───── Reading passage
Queer Migrations, Part 3: Encounters of Empire: Gender, Sexuality, and US Militarism
Committee on Lesbian, Gay, Bisexual, and Transgender History 6
Session Abstract
“Encounters of Empire” examines sexuality, gender and race in soldiers’ and veterans’ experiences of U.S. militarism across the long 20th and early 21st centuries. We ask how the U.S. state attempted to regulate soldiers and veterans of differing races, sexualities, and genders and how these actors responded to or acted against those regulations. We build from and expand methods of queer history by bringing together queer- and non-queer-identified soldiers and veterans into one conversation about sexual norms, sexual politics, and sexualized racializations.
Khary Polk will open the panel by considering discourses of immunity and contagion in African American soldiers’ experiences of the Philippines in 1898, World War I in France, and the global theater of World War II. His analysis of the military’s management of venereal disease, interracial sexuality, and medical experimentation reveals how the medical realm was a key site through which the imperial state sought to coercively and punitively regulate Black mobilities, sexualities, and relationships. Tejasvi Nagaraja will reveal the interconnections between seemingly disparate strands of veterans’ activism following World War II, including Black, homophile, and left-liberal formations. He asks how 1940s veterans’ activism marked by variously-gendered, sexual, racial, and globalized visions ran counter to the racial state’s emerging Cold War turn. Elizabeth Mesok will examine queer U.S. servicewomen in post-9/11 Afghanistan and Iraq, asking how these women’s gender presentations and performances shaped their interactions with U.S. colleagues and Afghan and Iraqi counterparts. She extends particular attention to these women’s place in counterinsurgency campaigns in order to contextualize their transnational encounters and their views of their roles in the Iraq and Afghan wars. All these papers will be framed by Judy Tzu-Chun Wu as chair, and Emily K. Hobson’s comment. Wu’s work on radical orientalism in the anti-Vietnam War movement centers the panel’s analyses of discourses of travel and desire as key to U.S. militarism. Hobson’s scholarship on anti-militarism in the Cold War gay and lesbian left contextualizes the panel’s consideration of both identitarian and methodological dimensions of queer history.
The intersectional and transnational character of this panel is animated by wide-ranging historical debates over the politics of empire, militarism, Black freedom, and sexual and gender self-determination. Soldiering stands as a key avenue and intermediary of migration and mobility, both spatial and social. U.S. military service has been linked to promises of a more beneficial citizenship and belonging; while at the same time containing the worst violence of “peacetime” society. Armed-services management and relations have been constitutive of segregation and surveillance, repression and violence, regulation and reform, opportunity and peril. Our conversation will expose the sexualized and gendered repertoires of American militarism and the contestations that have arisen to unsettle and trouble them.
──────────
Set of tasks:
a – According to the session abstract, who chairs the panel?
b – Print, word for word, the part of the session abstract that runs from "Queer Migrations, Part" down to "and sexualized racializations.".
───── Entries supplied
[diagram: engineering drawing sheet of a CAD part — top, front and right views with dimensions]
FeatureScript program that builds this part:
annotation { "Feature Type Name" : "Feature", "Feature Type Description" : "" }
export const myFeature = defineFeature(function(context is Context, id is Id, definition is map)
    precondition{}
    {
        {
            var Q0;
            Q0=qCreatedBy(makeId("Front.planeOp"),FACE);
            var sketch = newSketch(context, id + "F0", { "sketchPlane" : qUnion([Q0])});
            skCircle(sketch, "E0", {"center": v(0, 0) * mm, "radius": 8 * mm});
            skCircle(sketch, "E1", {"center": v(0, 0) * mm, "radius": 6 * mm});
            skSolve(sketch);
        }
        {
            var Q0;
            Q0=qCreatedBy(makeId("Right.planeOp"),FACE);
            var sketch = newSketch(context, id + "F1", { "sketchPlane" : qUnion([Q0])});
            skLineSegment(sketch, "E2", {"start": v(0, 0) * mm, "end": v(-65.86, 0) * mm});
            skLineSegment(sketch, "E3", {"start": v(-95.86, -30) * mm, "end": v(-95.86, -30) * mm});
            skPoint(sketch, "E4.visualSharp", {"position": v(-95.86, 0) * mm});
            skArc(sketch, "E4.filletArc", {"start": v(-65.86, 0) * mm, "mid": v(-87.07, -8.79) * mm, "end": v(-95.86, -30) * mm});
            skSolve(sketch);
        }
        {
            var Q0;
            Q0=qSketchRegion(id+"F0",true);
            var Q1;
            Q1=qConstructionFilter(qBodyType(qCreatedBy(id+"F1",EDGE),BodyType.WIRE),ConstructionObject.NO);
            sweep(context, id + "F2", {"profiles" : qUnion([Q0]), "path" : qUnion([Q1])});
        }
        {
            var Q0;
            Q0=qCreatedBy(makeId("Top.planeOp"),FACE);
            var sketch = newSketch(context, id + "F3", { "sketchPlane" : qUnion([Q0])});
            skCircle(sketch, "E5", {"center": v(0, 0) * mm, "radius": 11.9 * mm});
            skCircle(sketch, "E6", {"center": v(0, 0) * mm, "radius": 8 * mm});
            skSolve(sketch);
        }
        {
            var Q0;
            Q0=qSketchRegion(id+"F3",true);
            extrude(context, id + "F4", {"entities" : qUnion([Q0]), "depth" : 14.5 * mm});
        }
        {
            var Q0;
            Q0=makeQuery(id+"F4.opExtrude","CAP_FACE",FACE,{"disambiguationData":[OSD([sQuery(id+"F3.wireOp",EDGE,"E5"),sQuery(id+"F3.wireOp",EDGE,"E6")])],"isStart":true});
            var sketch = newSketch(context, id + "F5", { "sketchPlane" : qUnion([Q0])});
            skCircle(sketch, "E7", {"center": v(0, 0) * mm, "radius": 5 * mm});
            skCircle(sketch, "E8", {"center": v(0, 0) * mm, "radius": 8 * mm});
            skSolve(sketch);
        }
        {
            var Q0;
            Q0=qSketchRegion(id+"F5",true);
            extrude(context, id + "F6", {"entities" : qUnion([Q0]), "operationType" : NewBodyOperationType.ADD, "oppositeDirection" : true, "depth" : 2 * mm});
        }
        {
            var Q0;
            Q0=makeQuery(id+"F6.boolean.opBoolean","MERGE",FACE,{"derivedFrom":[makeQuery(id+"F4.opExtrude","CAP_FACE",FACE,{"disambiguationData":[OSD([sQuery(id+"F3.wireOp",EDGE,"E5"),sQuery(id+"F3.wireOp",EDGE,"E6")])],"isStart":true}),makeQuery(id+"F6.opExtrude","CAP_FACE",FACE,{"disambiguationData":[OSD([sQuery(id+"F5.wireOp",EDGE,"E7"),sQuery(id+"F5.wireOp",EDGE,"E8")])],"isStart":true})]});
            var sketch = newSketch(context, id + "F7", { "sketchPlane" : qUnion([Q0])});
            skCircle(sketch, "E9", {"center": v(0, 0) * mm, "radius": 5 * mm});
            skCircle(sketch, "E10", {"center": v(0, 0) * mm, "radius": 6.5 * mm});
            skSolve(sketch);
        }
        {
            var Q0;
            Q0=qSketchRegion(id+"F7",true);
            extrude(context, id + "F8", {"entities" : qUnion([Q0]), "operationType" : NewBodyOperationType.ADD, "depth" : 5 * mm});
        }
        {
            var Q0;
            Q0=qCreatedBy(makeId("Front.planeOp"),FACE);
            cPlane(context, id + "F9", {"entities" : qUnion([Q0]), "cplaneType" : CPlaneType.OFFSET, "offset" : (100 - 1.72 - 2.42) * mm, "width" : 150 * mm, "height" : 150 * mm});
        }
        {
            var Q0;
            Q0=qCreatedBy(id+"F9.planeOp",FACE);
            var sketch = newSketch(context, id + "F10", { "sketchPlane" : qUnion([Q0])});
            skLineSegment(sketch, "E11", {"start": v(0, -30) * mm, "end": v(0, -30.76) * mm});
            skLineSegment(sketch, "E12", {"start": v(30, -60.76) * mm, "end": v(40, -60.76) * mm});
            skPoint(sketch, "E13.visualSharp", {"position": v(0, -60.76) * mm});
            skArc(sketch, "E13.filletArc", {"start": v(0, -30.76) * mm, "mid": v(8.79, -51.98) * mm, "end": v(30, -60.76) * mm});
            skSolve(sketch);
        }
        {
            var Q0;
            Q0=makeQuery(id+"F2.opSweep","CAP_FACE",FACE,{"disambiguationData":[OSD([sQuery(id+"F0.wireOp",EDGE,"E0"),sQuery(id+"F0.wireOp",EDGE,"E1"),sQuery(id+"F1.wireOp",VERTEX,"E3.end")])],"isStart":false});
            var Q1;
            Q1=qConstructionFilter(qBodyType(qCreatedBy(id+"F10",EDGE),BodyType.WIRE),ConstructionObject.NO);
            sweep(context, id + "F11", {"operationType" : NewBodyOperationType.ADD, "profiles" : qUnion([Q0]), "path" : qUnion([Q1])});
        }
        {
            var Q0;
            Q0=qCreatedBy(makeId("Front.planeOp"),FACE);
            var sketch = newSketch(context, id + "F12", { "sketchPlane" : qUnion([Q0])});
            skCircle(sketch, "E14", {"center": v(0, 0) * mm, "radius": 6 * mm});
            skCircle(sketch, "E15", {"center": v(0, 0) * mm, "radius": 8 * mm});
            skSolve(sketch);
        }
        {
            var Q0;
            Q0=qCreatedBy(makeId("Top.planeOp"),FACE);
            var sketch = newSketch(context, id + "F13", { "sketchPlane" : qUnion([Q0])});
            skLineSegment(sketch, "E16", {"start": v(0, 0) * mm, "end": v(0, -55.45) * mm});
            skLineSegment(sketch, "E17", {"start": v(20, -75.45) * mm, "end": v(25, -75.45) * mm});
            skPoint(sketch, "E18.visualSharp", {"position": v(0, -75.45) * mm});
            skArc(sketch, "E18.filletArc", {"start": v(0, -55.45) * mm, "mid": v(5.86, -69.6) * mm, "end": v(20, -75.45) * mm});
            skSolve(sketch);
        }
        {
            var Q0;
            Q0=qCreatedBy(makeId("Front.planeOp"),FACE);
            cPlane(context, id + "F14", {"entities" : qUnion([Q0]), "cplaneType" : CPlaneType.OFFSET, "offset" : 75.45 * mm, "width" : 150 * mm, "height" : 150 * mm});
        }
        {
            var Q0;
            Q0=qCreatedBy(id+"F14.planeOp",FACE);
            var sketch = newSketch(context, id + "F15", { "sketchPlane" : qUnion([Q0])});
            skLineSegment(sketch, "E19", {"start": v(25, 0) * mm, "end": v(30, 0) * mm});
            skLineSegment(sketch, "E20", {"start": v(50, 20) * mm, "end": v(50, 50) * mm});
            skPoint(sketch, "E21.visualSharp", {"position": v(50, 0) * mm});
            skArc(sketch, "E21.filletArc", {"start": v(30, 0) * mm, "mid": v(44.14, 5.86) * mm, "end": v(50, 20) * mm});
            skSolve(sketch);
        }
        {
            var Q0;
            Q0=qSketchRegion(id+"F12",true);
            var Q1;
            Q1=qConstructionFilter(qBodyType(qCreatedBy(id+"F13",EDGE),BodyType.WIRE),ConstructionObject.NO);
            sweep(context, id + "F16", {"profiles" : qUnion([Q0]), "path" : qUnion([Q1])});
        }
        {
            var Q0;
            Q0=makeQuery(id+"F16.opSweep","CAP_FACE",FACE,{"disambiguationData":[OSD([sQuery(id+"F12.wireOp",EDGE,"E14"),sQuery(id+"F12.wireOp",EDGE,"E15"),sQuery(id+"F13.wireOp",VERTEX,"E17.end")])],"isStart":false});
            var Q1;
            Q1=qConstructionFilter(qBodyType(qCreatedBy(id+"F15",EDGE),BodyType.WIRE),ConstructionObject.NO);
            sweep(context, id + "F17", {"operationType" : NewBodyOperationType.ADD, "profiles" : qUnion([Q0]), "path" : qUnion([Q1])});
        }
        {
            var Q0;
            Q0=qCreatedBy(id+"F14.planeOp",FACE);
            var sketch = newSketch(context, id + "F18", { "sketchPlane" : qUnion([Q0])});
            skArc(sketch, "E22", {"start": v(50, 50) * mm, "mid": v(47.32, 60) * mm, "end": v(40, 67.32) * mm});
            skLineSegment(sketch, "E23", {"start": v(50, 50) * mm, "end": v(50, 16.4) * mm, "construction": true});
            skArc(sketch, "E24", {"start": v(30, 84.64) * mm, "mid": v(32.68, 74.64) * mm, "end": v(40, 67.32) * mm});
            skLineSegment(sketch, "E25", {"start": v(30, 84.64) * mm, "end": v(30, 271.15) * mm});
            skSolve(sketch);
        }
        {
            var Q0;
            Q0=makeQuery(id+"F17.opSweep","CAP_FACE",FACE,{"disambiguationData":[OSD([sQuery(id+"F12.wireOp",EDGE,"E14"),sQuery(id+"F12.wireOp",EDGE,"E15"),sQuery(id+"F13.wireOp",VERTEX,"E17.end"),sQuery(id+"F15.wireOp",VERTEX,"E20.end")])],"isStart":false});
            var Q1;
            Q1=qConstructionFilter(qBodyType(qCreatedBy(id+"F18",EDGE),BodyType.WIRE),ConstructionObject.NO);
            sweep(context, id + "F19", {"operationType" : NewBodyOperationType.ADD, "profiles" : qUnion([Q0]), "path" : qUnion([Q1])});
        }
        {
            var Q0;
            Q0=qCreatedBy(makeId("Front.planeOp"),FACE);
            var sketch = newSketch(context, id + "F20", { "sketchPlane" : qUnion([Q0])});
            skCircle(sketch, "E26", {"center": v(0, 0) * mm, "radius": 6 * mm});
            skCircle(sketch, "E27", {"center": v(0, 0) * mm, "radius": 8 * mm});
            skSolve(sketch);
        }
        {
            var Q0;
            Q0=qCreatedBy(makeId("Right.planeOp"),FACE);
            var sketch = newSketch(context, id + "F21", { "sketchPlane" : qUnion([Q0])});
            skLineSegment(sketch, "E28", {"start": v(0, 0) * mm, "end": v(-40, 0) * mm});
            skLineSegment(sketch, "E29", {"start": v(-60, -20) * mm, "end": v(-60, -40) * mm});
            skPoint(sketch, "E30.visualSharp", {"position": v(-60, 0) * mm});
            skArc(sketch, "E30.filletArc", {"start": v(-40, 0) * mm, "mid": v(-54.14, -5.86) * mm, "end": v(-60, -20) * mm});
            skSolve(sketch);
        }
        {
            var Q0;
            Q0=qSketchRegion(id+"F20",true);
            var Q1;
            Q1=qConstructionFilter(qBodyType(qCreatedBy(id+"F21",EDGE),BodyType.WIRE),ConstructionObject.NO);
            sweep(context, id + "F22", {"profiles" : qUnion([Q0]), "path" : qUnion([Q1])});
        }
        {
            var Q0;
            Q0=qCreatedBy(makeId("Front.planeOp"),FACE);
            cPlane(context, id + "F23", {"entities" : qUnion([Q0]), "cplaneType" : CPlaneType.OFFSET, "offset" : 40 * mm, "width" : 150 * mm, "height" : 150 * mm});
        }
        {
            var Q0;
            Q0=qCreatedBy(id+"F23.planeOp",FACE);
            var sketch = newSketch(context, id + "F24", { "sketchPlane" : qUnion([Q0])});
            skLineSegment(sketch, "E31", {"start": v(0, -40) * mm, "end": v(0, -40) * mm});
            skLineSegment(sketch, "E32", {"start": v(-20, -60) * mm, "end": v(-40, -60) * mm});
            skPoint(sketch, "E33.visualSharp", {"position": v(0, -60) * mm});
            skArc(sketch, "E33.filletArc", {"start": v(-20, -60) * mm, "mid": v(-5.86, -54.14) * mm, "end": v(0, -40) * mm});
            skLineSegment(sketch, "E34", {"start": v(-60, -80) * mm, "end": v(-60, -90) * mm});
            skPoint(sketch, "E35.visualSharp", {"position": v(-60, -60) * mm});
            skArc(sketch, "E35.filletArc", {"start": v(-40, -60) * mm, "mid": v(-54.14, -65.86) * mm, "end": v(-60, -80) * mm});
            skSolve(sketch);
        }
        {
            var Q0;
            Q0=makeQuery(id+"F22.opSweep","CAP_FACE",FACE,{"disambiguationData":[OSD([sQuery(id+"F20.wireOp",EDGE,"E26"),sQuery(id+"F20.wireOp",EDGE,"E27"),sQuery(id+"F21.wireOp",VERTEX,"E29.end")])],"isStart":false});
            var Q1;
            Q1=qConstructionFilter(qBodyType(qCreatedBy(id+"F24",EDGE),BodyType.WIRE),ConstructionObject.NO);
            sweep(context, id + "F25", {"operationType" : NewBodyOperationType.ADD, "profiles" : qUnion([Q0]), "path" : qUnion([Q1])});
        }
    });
──────────
Solutions:
a – Judy Tzu-Chun Wu

b –
Queer Migrations, Part 3: Encounters of Empire: Gender, Sexuality, and US Militarism
Committee on Lesbian, Gay, Bisexual, and Transgender History 6
Session Abstract
“Encounters of Empire” examines sexuality, gender and race in soldiers’ and veterans’ experiences of U.S. militarism across the long 20th and early 21st centuries. We ask how the U.S. state attempted to regulate soldiers and veterans of differing races, sexualities, and genders and how these actors responded to or acted against those regulations. We build from and expand methods of queer history by bringing together queer- and non-queer-identified soldiers and veterans into one conversation about sexual norms, sexual politics, and sexualized racializations.